Starring: Kate Dickie, Tony Curran Martin Compston and Nathalie Press
Director: Andrea Arnold, Lonne Scherfig and Anders Jensen
RED ROAD is one that you definitely have to stay until the end if you are to appreciate the film as a whole.
Not that many audiences will not be tempted to give up during the first half and even beyond.
Red Road is in Glasgow and has a huge block of flats which are continuously under surveillance, as is the whole area, by the city security cameras.
Jackie watches the screens – and we watch Jackie watching the screens. She gets the chance sometimes to change screens!
We are being asked to share the pace of her work, the boredom, the curiosity, the alerts. (It is very easy during our surveillance of Jackie to let our minds wander – far away.)
She sees a married man for a brief rendezvous every fortnight. She goes to a family wedding. She lives quietly and alone.

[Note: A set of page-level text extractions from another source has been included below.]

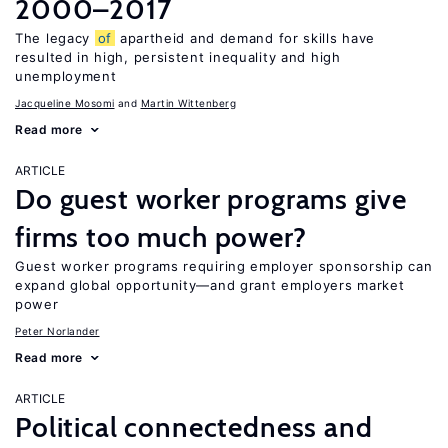
2000–2017
The legacy
of
apartheid and demand for skills have
resulted in high, persistent inequality and high
unemployment
Jacqueline Mosomi
Martin Wittenberg
Read more
ARTICLE
Do guest worker programs give
firms too much power?
Guest worker programs requiring employer sponsorship can
expand global opportunity—and grant employers market
power
Peter Norlander
Read more
ARTICLE
Political connectedness and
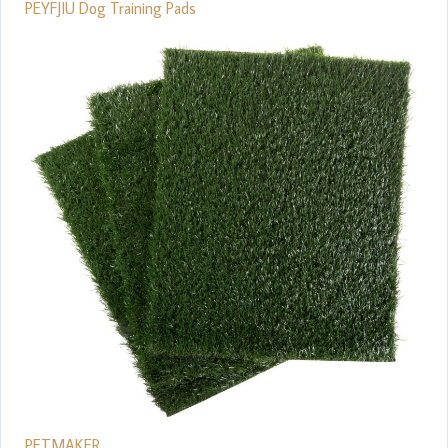
PEYFJIU Dog Training Pads
PETMAKER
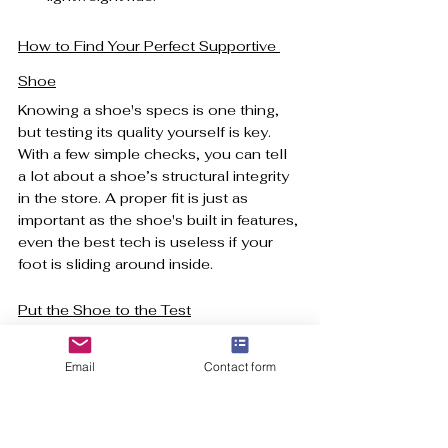
How to Find Your Perfect Supportive 
Shoe
Knowing a shoe's specs is one thing, 
but testing its quality yourself is key. 
With a few simple checks, you can tell 
a lot about a shoe’s structural integrity 
in the store. A proper fit is just as 
important as the shoe's built in features, 
even the best tech is useless if your 
foot is sliding around inside.
Put the Shoe to the Test
Before you even slip a shoe on, give it 
these two quick physical tests.
Email
Contact form
The Heel Counter Squeeze:
Pinch the very back of the shoe at 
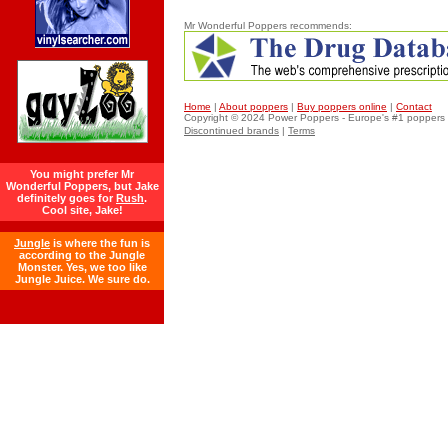
Mr Wonderful Poppers recommends:
Home
|
About poppers
|
Buy poppers online
|
Contact
Copyright © 2024 Power
Poppers
- Europe's #1 poppers 
Discontinued brands
|
Terms
You might prefer Mr
Wonderful Poppers, but Jake
definitely goes for
Rush
.
Cool site, Jake!
Jungle
is where the fun is
according to the Jungle
Monster. Yes, we too like
Jungle Juice. We sure do.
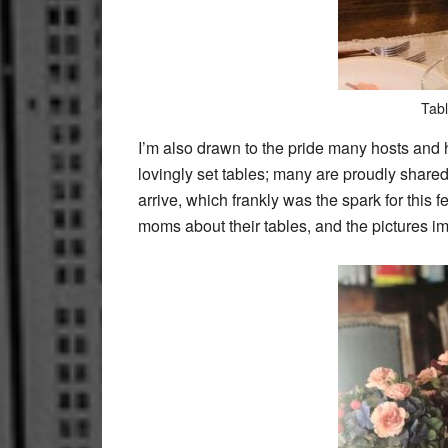
Tabl
I’m also drawn to the pride many hosts and ho
lovingly set tables; many are proudly shar
arrive, which frankly was the spark for this
moms about their tables, and the pictures i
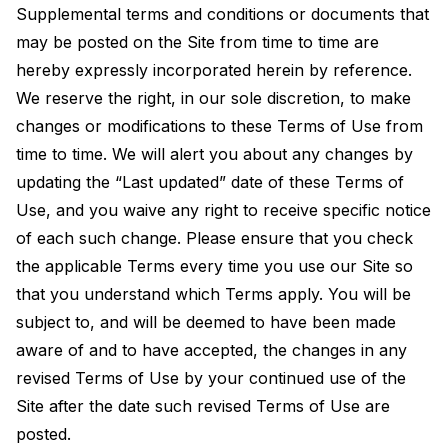
Supplemental terms and conditions or documents that
may be posted on the Site from time to time are
hereby expressly incorporated herein by reference.
We reserve the right, in our sole discretion, to make
changes or modifications to these Terms of Use from
time to time. We will alert you about any changes by
updating the “Last updated” date of these Terms of
Use, and you waive any right to receive specific notice
of each such change. Please ensure that you check
the applicable Terms every time you use our Site so
that you understand which Terms apply. You will be
subject to, and will be deemed to have been made
aware of and to have accepted, the changes in any
revised Terms of Use by your continued use of the
Site after the date such revised Terms of Use are
posted.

For a lot of the film, she is curious about a paroled prisoner, watches him, follows him, even goes to a party at his flat.

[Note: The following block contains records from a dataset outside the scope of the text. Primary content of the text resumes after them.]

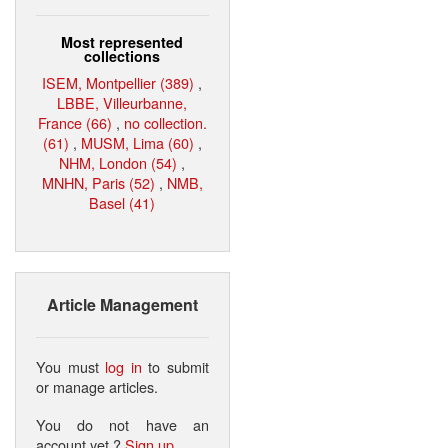
Most represented
collections
ISEM, Montpellier (389)
,
LBBE, Villeurbanne,
France (66)
,
no collection.
(61)
,
MUSM, Lima (60)
,
NHM, London (54)
,
MNHN, Paris (52)
,
NMB,
Basel (41)
Article Management
You must
log in
to submit
or manage articles.
You do not have an
account yet ?
Sign up
.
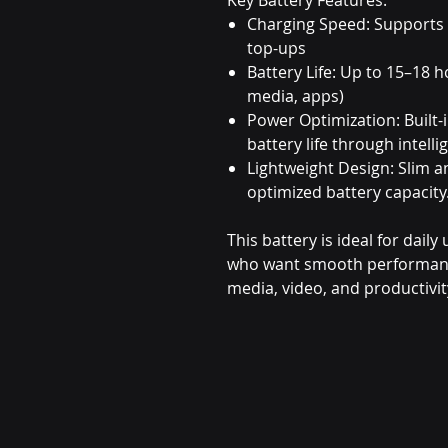
Charging Speed: Supports
top-ups
Battery Life: Up to 15–18 h
media, apps)
Power Optimization: Built-
battery life through inte
Lightweight Design: Slim 
optimized battery capacity
This battery is ideal for dail
who want smooth performance 
media, video, and productivit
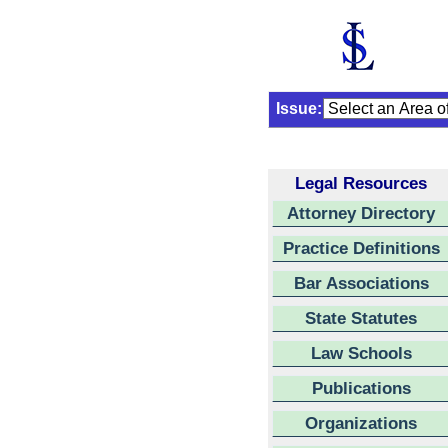
Issue:
Legal Resources
Attorney Directory
Practice Definitions
Bar Associations
State Statutes
Law Schools
Publications
Organizations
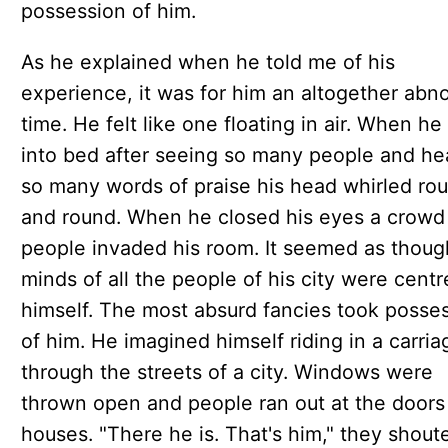
possession of him.
As he explained when he told me of his
experience, it was for him an altogether abn
time. He felt like one floating in air. When he
into bed after seeing so many people and he
so many words of praise his head whirled ro
and round. When he closed his eyes a crowd
people invaded his room. It seemed as thoug
minds of all the people of his city were cent
himself. The most absurd fancies took posse
of him. He imagined himself riding in a carria
through the streets of a city. Windows were
thrown open and people ran out at the doors
houses. "There he is. That's him," they shout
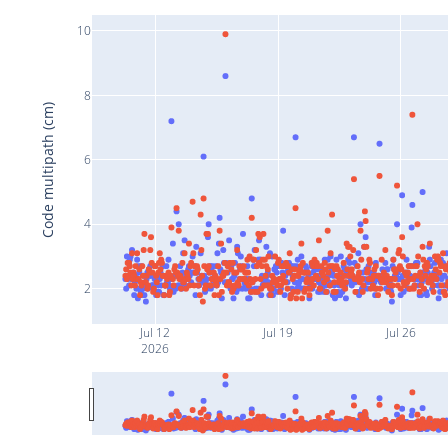
10
8
Code multipath (cm)
6
4
2
Jul 12
Jul 19
Jul 26
2026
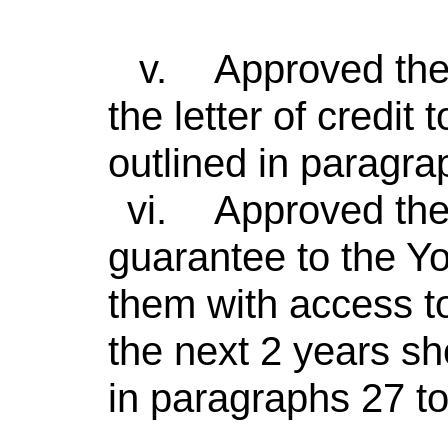
v.
Approved the 
the letter of credi
outlined in paragrap
vi.
Approved the 
guarantee to the Yo
them with access 
the next 2 years sh
in paragraphs 27 to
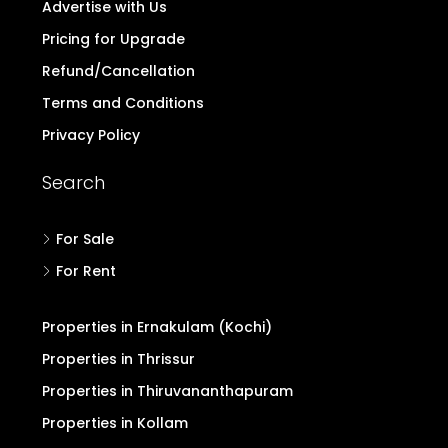
Advertise with Us
Pricing for Upgrade
Refund/Cancellation
Terms and Conditions
Privacy Policy
Search
For Sale
For Rent
Properties in Ernakulam (Kochi)
Properties in Thrissur
Properties in Thiruvananthapuram
Properties in Kollam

We have gathered that Jackie has been married, then, that her husband and daughter have died. And the penny drops.
Once it drops the film becomes far more interesting, as we try to guess what Jackie is going to do.
When she does it, we are forcibly made voyeurs, at length, to her vengeance.
But there seems to be no catharsis. But, if we wait longer, this does come and brings the film to a satisfactory conclusion (except for the missable end credits song, ‘Love can tear us apart’).
So, it does come together, slow pace, intense close-up on Jackie, the enigmas, mystery and all.
Kate is played with some self-sacrificing intensity by Kate Dickie.
Red Road is a first feature from Andrea Arnold (Oscar winner, 2005 for Best live action short film).
It is the first in a trilogy, backed by Zentropa (with memories of Dogme) where the same characters will appear in three films.
The other directors are Lonne Scherfig (Italian for Beginners) and Anders Thomas Jensen.